The special diff, which is reinforced to withstand the diesel V8’s considerable force, directs torque to the outside wheel in a bend and can react in just 100 milliseconds, making it quicker than the electronic stability control.

All A8s come with plenty of standard kit including pre-sense (which readies the car for impact when it senses an inevitable collision), drive select (which offers custom settings for ride comfort, steering, gearbox and throttle response), keyless entry and start, cruise control, automatically dimming, folding and memory mirrors, 22-way power front seats, leather upholstery, Bluetooth, iPod interface and Audi's MMI infotainment menu system.

The 3.0-litre base model gets 18-inch alloys and relegates the 4.2’s standard 19-inch alloys, ambient internal lighting, adaptive headlights, automatic boot lid, soft-closing doors, Bose surround sound and digital TV to the options list.
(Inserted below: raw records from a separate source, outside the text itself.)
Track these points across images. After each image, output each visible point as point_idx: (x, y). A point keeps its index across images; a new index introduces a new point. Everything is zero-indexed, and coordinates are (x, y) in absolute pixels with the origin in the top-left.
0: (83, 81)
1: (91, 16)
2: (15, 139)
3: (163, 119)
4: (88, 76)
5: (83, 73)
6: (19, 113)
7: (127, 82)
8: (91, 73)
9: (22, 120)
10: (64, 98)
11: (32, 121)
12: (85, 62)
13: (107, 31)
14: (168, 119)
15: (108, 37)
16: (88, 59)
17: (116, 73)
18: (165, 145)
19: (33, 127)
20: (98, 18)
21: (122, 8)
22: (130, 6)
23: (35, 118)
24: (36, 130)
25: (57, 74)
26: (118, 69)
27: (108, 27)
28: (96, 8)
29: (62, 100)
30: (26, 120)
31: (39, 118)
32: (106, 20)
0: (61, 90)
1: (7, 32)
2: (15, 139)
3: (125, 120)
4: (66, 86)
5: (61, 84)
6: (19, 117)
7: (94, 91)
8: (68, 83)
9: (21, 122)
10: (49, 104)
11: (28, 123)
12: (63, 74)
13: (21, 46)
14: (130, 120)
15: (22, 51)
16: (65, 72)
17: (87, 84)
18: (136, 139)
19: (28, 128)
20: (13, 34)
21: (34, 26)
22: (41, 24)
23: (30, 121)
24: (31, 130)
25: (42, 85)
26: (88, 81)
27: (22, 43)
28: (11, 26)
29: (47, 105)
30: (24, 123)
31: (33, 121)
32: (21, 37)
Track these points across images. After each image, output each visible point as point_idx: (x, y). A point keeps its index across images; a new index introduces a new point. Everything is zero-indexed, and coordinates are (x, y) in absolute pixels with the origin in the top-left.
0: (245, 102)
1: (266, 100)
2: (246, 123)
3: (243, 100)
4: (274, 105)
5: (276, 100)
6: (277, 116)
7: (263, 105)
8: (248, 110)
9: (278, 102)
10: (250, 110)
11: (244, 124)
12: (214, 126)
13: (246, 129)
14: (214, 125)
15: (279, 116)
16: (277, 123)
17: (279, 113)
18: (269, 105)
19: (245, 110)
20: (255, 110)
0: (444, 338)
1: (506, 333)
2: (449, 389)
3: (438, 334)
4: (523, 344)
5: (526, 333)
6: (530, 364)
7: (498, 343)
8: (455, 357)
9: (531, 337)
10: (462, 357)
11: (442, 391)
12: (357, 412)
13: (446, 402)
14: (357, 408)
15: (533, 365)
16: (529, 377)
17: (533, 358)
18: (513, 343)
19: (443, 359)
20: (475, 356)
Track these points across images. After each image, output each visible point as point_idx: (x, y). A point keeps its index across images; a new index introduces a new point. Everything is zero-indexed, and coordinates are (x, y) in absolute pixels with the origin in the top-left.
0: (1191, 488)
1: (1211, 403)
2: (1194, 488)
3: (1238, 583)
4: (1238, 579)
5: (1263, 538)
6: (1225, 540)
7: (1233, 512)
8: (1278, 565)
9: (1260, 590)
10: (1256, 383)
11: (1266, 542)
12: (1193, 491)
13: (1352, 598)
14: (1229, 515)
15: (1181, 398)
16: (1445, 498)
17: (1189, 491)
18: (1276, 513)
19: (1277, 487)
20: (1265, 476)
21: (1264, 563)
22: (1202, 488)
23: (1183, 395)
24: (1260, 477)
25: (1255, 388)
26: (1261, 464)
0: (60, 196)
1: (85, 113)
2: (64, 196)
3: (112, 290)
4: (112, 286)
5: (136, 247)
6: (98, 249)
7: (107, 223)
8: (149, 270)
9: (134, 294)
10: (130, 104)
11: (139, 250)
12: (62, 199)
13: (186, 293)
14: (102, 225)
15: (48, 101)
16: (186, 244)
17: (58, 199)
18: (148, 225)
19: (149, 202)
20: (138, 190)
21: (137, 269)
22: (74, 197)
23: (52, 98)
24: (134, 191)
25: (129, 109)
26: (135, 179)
Other notable options available across the range include full LED headlights (the lighting elements of which are designed to last the life of the car) for $2700, radar-based adaptive cruise control at $5495, heated and ventilated massage front seats for $5500, individual electrically-adjusted rear seats (deleting the centre seat) at $9440 a rear entertainment package at $9845, two levels of extended leather trim costing $5665 or $20,090 and a “Balao brown” leather, wood and aluminium interior trim package at $26,385 on top of the mandatory $20,090 extended leather package.

Since its launch last year, the A8 has picked up a couple of awards. It scored well in the areas of safety and fuel efficiency and received high praise for its environmental and social acceptability to win the 2010 Golden Steering Wheel award in the Luxury Cars category.

Audi also received top honours from a panel of 520 experts from 22 countries and a jury of specialists in the Euro Car Body Award for the A8’s aluminium bodywork. The award takes into account several factors including the body’s stiffness to weight ratio, production processes, manufacturing techniques, crash-test results, aerodynamic and acoustic properties, and ease of repair.

Almost 10 per cent of Audi's record-breaking January sales volume in Australia was attributed to sales of the new A1, which with 146 units comprehensively outsold its Mini (112), Alfa MiTo (26) and Citroen DS3 (17) competitors.

Diesel engined models account for 35 per cent of Audis sold in Australia and once the A1 receives a 1.6-litre TDI engine mid-year, every Audi except the R8 supercar will be offered with at least one diesel option.